Document segment below:

Paragraph 60 of New Directions in Speed Management says that time savings are an important economic element in assessing the case for investment in roads and public transport. As an economist I would agree that such techniques may have value in comparing two or more alternative schemes, but to impute a monetary value to someone saving a minute or so on a journey home, while not making adequate allowance for safety, has very little intellectual respectability.

My other example concerns the new proposals allowing some small part of the income from fixed penalties generated by speed cameras to be spent on the costs of enforcement. This trial in six areas starts in April and is planned to last for two years. We are very grateful for this long overdue initiative. People are crying out for proper enforcement of speed limits, even if they do not always observe them when they are driving. Yet at the meeting held between the police and local authorities in the Thames Valley area to discuss the implementation of the scheme—and I quote from the unofficial notes taken at the meeting: The DETR also worried about the Thames Valley Police plan to prosecute 250,000 drivers in the second year so this has been reduced to 180.000". I ask the Minister to repudiate that approach. As is well known, the cameras are already set with a threshold above the limit. Is it not right that those people who exceed the speed limit should have some action taken against them? We do not have a quota for prosecuting drunk drivers, so I do not understand why there should be one for those who speed.

While extra money will go to the police, magistrates' courts and local authorities to deal with the increased workload arising from the trial scheme, can the Minister say whether any extra funding will be allowed to the Crown Prosecution Service? This will be necessary to make the scheme successful; otherwise, the most serious cases—those which have to be taken to court—will not be pursued.

In conclusion, I want to suggest a development to the trial scheme for hypothecating some of the money raised by penalty notices for speeding, which may help to swing public opinion even more firmly behind the trial. Local authorities suggested that, as well as covering the additional costs of enforcement, a part of the hypothecated fund could be used to carry out physical improvements that would enhance safety and for which highway authorities will never have sufficient funds however generous the outcome of the Comprehensive Spending Review. Indeed, the noble Lord, Lord Davies, made that point. We need better signing, road marking, application of skid resistant surfaces and minor engineering work at accident blackspots. However, as I understand it, that proposal was rejected.

When the trial scheme relating to speed cameras is reviewed—I suggest it should be done at the end of year one, without waiting for two years—I hope that consideration will be given to diverting resources into positive accident prevention.

8.9 p.m.

Viscount Simon

My Lords, when the road safety strategy was announced some headlines suggested that the Government had chickened out and that a blanket reduction to 20 miles per hour should have been imposed on all 30 miles per hour-limited roads. However, this is not so. Britain has reached a stage in its road safety development where we now know how to work with society and not fight it. We no longer tolerate the drink driver and the police are now backed in seeking the hard core who still imbibe and drive.

The AA Foundation for Road Safety Research has shown that speed limits are not just poorly obeyed; their rationale is not understood. Some 50 per cent of drivers do not know the national speed limit for a single carriageway road and are puzzled about the archaic links between speed limits and street lighting. There is to be a new template offering guidelines for how and when limits are to be used. The guidelines are important not just to help lower speeds. The AA wants drivers to understand that limits on speed are there to help reduce death and injury. Where limits are at odds with the character of the road, the character must be changed or else drivers must be told the reason for the limit being set. Similar to the practice in some countries, the speed limits could be altered dependent upon the time of day. This has been mentioned by my noble friend Lord Davies of Oldham in respect of schools.

End of Document segment.

● Tasks and exercises
1) Answer these questions from the road safety debate excerpt:
(a) In how many areas will the speed camera trial run, and for how long is it planned to last?
(b) What share of drivers do not know the national speed limit for a single carriageway road?
(c) At what point does the first speaker suggest the trial scheme should be reviewed?
2) Carry the road safety debate excerpt forward from its last sentence, continuing Viscount Simon's speech.

Dataset content below:

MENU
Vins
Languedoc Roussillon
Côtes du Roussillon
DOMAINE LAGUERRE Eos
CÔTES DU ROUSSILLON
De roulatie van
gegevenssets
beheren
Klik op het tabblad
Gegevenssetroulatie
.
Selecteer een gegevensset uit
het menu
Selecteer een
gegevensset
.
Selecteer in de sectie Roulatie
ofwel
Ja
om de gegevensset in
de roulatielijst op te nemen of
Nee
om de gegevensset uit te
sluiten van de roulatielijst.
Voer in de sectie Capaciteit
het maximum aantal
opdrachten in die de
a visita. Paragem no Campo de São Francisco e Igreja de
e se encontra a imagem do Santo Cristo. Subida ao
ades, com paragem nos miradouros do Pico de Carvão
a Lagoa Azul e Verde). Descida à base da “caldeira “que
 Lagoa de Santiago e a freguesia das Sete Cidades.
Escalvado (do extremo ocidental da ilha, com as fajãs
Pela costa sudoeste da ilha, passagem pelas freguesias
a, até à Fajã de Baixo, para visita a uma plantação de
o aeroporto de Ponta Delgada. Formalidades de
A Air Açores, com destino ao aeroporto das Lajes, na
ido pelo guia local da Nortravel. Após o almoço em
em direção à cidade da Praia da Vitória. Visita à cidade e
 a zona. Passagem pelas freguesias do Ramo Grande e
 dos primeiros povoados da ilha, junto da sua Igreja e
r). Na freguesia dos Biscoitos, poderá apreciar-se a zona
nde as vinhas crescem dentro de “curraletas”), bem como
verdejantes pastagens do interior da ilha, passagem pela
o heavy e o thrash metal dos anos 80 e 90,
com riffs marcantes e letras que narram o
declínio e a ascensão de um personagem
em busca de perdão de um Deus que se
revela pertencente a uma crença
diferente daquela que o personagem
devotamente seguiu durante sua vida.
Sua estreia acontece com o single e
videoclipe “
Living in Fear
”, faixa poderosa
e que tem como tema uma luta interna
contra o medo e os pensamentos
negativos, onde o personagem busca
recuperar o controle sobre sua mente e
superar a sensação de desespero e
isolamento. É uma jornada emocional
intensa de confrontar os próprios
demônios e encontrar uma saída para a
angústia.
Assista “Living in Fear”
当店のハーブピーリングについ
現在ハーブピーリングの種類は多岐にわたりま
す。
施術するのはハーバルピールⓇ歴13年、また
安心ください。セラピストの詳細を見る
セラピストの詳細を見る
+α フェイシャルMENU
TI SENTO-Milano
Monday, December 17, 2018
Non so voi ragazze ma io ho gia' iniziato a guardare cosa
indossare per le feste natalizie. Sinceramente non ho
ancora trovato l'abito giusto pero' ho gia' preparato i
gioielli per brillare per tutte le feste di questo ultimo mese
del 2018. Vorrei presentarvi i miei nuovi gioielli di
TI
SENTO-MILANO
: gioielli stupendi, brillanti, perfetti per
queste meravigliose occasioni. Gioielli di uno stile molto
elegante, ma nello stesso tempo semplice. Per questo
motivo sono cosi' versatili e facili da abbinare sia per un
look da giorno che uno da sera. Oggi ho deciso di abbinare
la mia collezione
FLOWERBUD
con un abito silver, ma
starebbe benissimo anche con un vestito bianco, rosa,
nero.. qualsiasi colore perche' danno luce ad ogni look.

End of Dataset content.

● Answers in order
1)
(a) Six areas, for two years.
(b) Some 50 per cent.
(c) At the end of year one.

2)
In reality it is not just lower speed limits we need; it is lower speeds where safety so dictates—a system where the prosecuted driver is seen as a fool and not as being unlucky. The Prime Minister has explained that the aim is to make speeding as socially unacceptable as drink driving. And who would disagree with that?

The new road safety strategy is about more than just speed. It includes changes to the driving test, crash test legislation, penalties—I hope that it will be recognised that the fear of losing a driving licence through accumulating points is much greater than the fear of a fine being imposed—extension of health and safety into occupational driving, and much more.

If time permitted, I would expand on driver training and the relationship between the driving records of parents and those of their children as researched by the Insurance Institute for Highway Safety in the United States. The enthusiasm is there to ensure the success of the strategy. But are the resources?

I now turn to enforcement. Some noble Lords may recall my association with traffic officers and the fact that I go on patrol regularly. Resources dictate the number of traffic units on the road at any time of the day and this will vary from force to force. It is a matter of operational priority as to how the available funds are spent. However, divisional traffic units are being reduced on a regular basis not only because of the increasing cost of purchasing and maintaining the various types of vehicles but also because chief officers sometimes want to be seen as being politically correct.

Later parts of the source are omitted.